Она тем временем жужжала и гудела, примерно каждые 20–30 минут. Затем на ней загорелось «Мама», и он нежно улыбнулся. Ему было чертовски приятно получить именно этот звонок, ведь, ответив, а затем повесив трубку, на его задумчивом лице на несколько секунд зажглась улыбка.

Спустя несколько минут он был на улице. Там внутри него будто появился кислород; он стал словно лёгкие курильщика, которые перестали отравлять смолами. Или, наоборот, он наконец отравил себя этими смолами, дарившими ему настоящую осеннюю радость. Засунув руки в карманы, а наушники в уши, Евгений поднял голову вверх, увидел затянутое тучами небо, размял шею и, почувствовав бессознательную улыбку на лице, пошёл вдоль улицы.

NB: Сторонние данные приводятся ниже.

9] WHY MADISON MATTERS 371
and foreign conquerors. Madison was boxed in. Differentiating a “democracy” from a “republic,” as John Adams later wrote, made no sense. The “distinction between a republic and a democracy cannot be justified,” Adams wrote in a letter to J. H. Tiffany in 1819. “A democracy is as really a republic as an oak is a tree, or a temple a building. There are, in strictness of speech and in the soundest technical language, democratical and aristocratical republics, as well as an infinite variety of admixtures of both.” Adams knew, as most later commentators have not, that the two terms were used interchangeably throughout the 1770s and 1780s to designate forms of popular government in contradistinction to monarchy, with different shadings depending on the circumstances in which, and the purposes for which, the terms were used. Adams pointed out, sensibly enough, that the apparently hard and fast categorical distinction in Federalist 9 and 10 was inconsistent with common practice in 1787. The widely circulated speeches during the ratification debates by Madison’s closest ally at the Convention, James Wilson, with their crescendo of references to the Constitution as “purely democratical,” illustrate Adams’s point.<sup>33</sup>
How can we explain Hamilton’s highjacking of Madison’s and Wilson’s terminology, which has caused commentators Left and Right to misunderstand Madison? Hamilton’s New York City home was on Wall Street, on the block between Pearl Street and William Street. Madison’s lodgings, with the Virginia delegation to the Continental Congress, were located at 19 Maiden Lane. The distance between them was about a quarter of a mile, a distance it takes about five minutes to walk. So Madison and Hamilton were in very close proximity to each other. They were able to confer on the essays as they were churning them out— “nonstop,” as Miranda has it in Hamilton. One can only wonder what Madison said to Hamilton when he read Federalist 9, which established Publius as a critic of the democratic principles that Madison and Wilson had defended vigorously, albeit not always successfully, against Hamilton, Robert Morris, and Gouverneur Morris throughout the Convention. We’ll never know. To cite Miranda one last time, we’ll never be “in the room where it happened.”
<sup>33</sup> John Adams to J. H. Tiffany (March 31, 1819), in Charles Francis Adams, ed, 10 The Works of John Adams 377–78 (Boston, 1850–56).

Ему было в тысячу раз спокойнее слышать хруст золотых листьев под ногами во время одинокой прогулки, нежели скрип дверного замка или звонок на мобильном. Выходя на улицу под меланхолично ласкающую музыку, играющую в ушах, его воображение превращало тусклую, грязную улочку, вдоль которой повисли тонкие, напоминающие тысячу человеческих рук, кусты, в загадочный сквер, что таился среди имперских садов. Он более всего обожал смотреть на умирающую природу. И пусть звучит это странно, но ему виделось в этом что-то магическое; что-то загадочное. Осенние прогулки – его любимая и в то же время ненавистная часть дня. Погружаясь в атмосферу минорной осени, его разум и сердце охватывала тонкая печаль; она была не из тех, из-за которых люди не спят по ночам и горюют днями; печаль, имеющая лёгкий налёт романтики, являлась для него частью этого осеннего пейзажа, ведущим образом которого был его омрачённый портрет.

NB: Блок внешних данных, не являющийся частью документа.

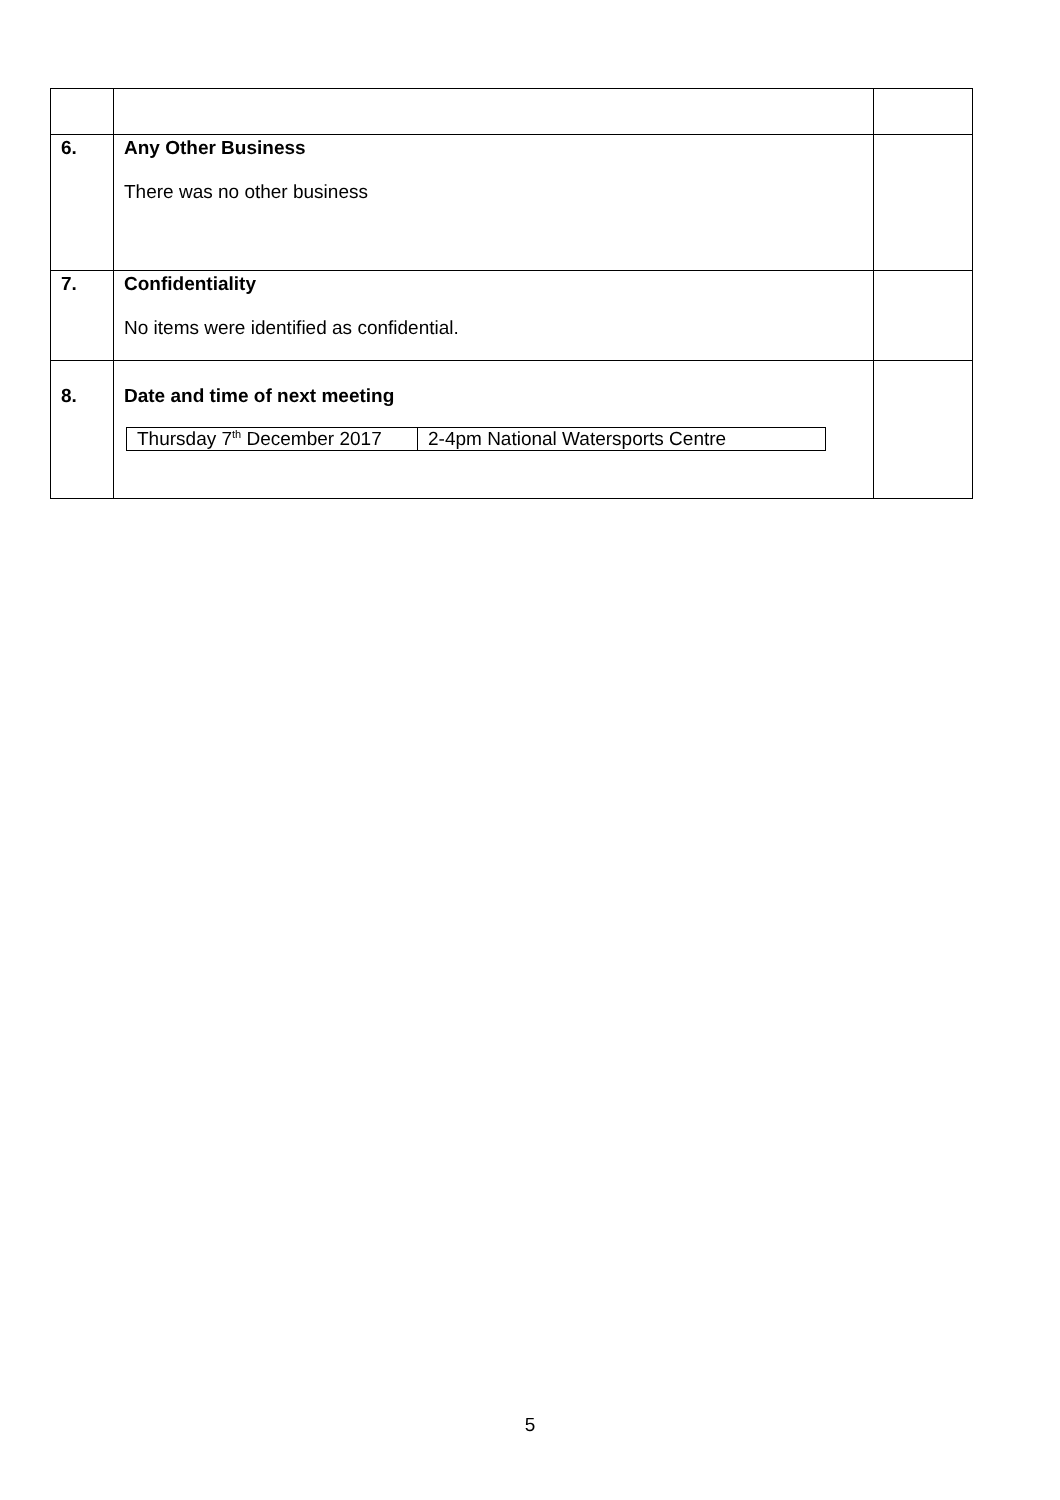| 6. | Any Other Business There was no other business | |
| 7. | Confidentiality No items were identified as confidential. | |
| 8. | Date and time of next meeting / Thursday 7<sup>th</sup> December 2017 / 2-4pm National Watersports Centre / | |
5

Стоило только выйти из дома и пройти сто метров, Евгений попался на глаза низкому молодому человеку. Это был его сосед из дома напротив – Гена. Всегда при виде него возникал вопрос: откуда в двадцать первом веке берутся люди с такими именами? Гена улыбчиво протянул руку.

– Привет, брат, как дела?

Евгений же пожал руку и скучно ответил: «Нормально». После этого он немедля двинулся дальше.

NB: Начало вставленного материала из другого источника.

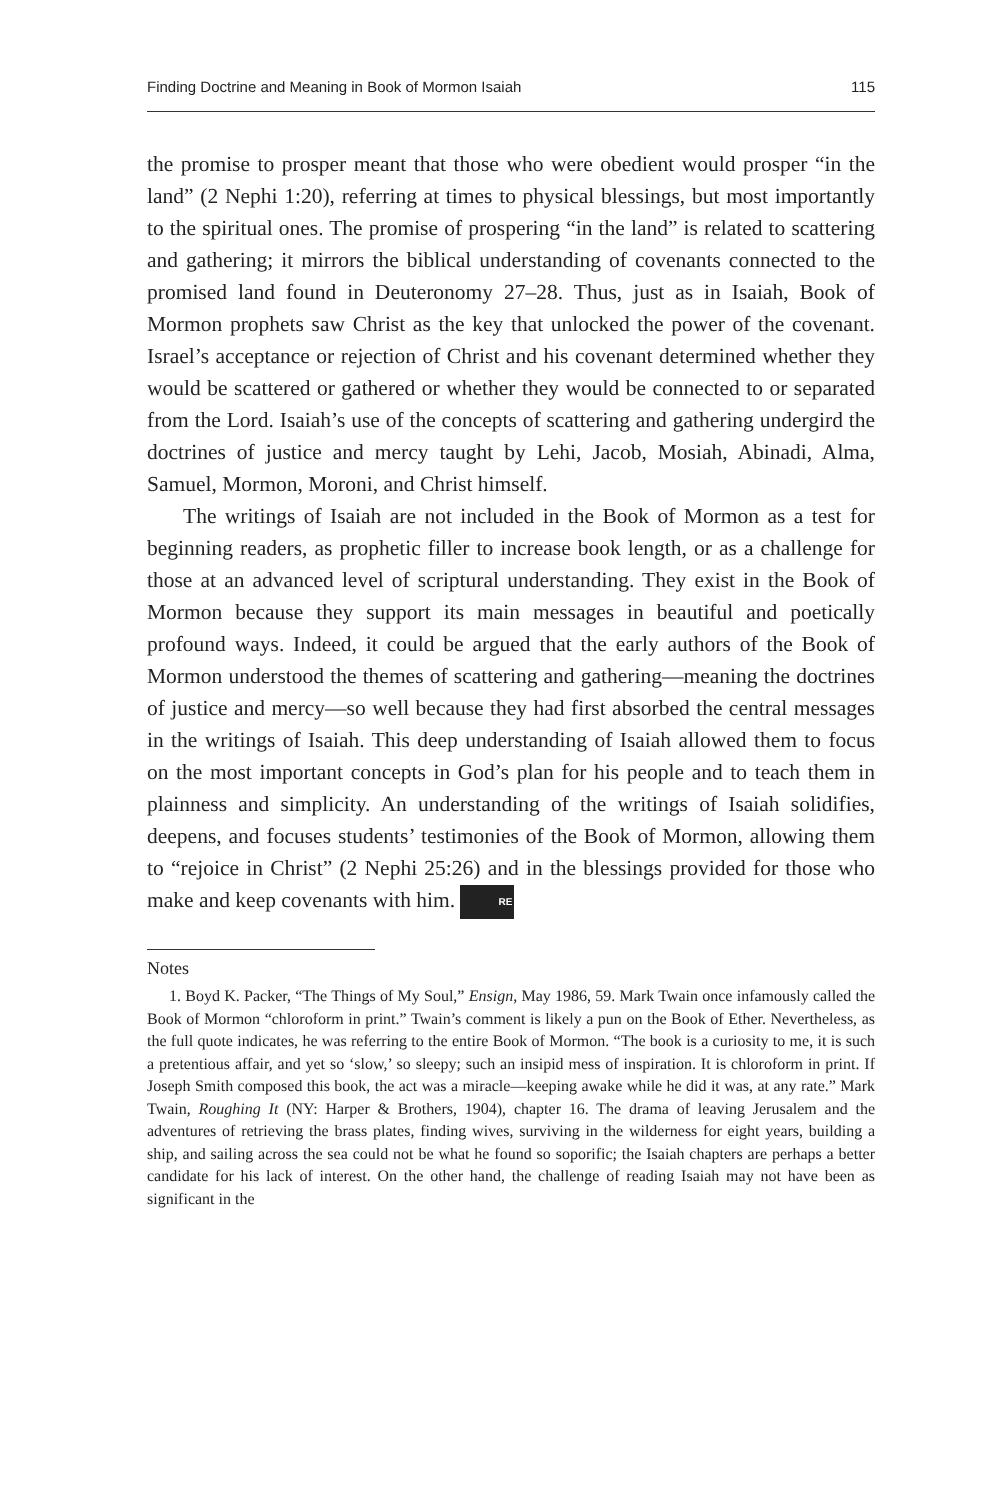Finding Doctrine and Meaning in Book of Mormon Isaiah 115
the promise to prosper meant that those who were obedient would prosper “in the land” (2 Nephi 1:20), referring at times to physical blessings, but most importantly to the spiritual ones. The promise of prospering “in the land” is related to scattering and gathering; it mirrors the biblical understanding of covenants connected to the promised land found in Deuteronomy 27–28. Thus, just as in Isaiah, Book of Mormon prophets saw Christ as the key that unlocked the power of the covenant. Israel’s acceptance or rejection of Christ and his covenant determined whether they would be scattered or gathered or whether they would be connected to or separated from the Lord. Isaiah’s use of the concepts of scattering and gathering undergird the doctrines of justice and mercy taught by Lehi, Jacob, Mosiah, Abinadi, Alma, Samuel, Mormon, Moroni, and Christ himself.
The writings of Isaiah are not included in the Book of Mormon as a test for beginning readers, as prophetic filler to increase book length, or as a challenge for those at an advanced level of scriptural understanding. They exist in the Book of Mormon because they support its main messages in beautiful and poetically profound ways. Indeed, it could be argued that the early authors of the Book of Mormon understood the themes of scattering and gathering—meaning the doctrines of justice and mercy—so well because they had first absorbed the central messages in the writings of Isaiah. This deep understanding of Isaiah allowed them to focus on the most important concepts in God’s plan for his people and to teach them in plainness and simplicity. An understanding of the writings of Isaiah solidifies, deepens, and focuses students’ testimonies of the Book of Mormon, allowing them to “rejoice in Christ” (2 Nephi 25:26) and in the blessings provided for those who make and keep covenants with him. RE
Notes
1. Boyd K. Packer, “The Things of My Soul,” Ensign, May 1986, 59. Mark Twain once infamously called the Book of Mormon “chloroform in print.” Twain’s comment is likely a pun on the Book of Ether. Nevertheless, as the full quote indicates, he was referring to the entire Book of Mormon. “The book is a curiosity to me, it is such a pretentious affair, and yet so ‘slow,’ so sleepy; such an insipid mess of inspiration. It is chloroform in print. If Joseph Smith composed this book, the act was a miracle—keeping awake while he did it was, at any rate.” Mark Twain, Roughing It (NY: Harper & Brothers, 1904), chapter 16. The drama of leaving Jerusalem and the adventures of retrieving the brass plates, finding wives, surviving in the wilderness for eight years, building a ship, and sailing across the sea could not be what he found so soporific; the Isaiah chapters are perhaps a better candidate for his lack of interest. On the other hand, the challenge of reading Isaiah may not have been as significant in the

Об этом человеке складывалось ярко-негативное впечатление. Евгений знал его со времён школы, где они даже и не общались толком. Иногда были в одной компании в столовой – не более того. И спустя пять лет со дня прощания Гены со школой они виделись всего раз десять.

«Тогда почему ему интересно, как у меня дела? Пустая формальность или фальшь? Зачем интересоваться самочувствием человека, который тебе безразличен? Которому ты не пишешь, не звонишь, с которым не видишься вообще?»

У него сложилось обособленное отношение к, казалось бы, простому понятию «друг». Он понимал, что последнее время слова теряют своё сакральное значение. Сегодня сказать «ты мой друг», «брат», «люблю» так же просто и бессмысленно, как «привет». Это его раздражало, и не мог позволить себе он находиться среди лицемеров, опустошающих сакральные смыслы. Было ли дело в том, что он обожал слова, считал их отражением чувств, или в том, что начитался умных антиобщественных цитат, – не важно, важен лишь итог, напечатанный в книге-голове.

Гена был, что называется, дворовый парень, откуда, вероятно, и начались его «пацанские» выражения, мировоззрения, музыкальные предпочтения. Ещё с раннего периода становления личности он пропадал во дворах с соответствующим дворам контингентом. Отсюда пошли и словесная привычка называть всех «братьями», и гиперболизированное желание отстаивать свою правоту, и, конечно же, желание большинство споров решать рукоприкладством.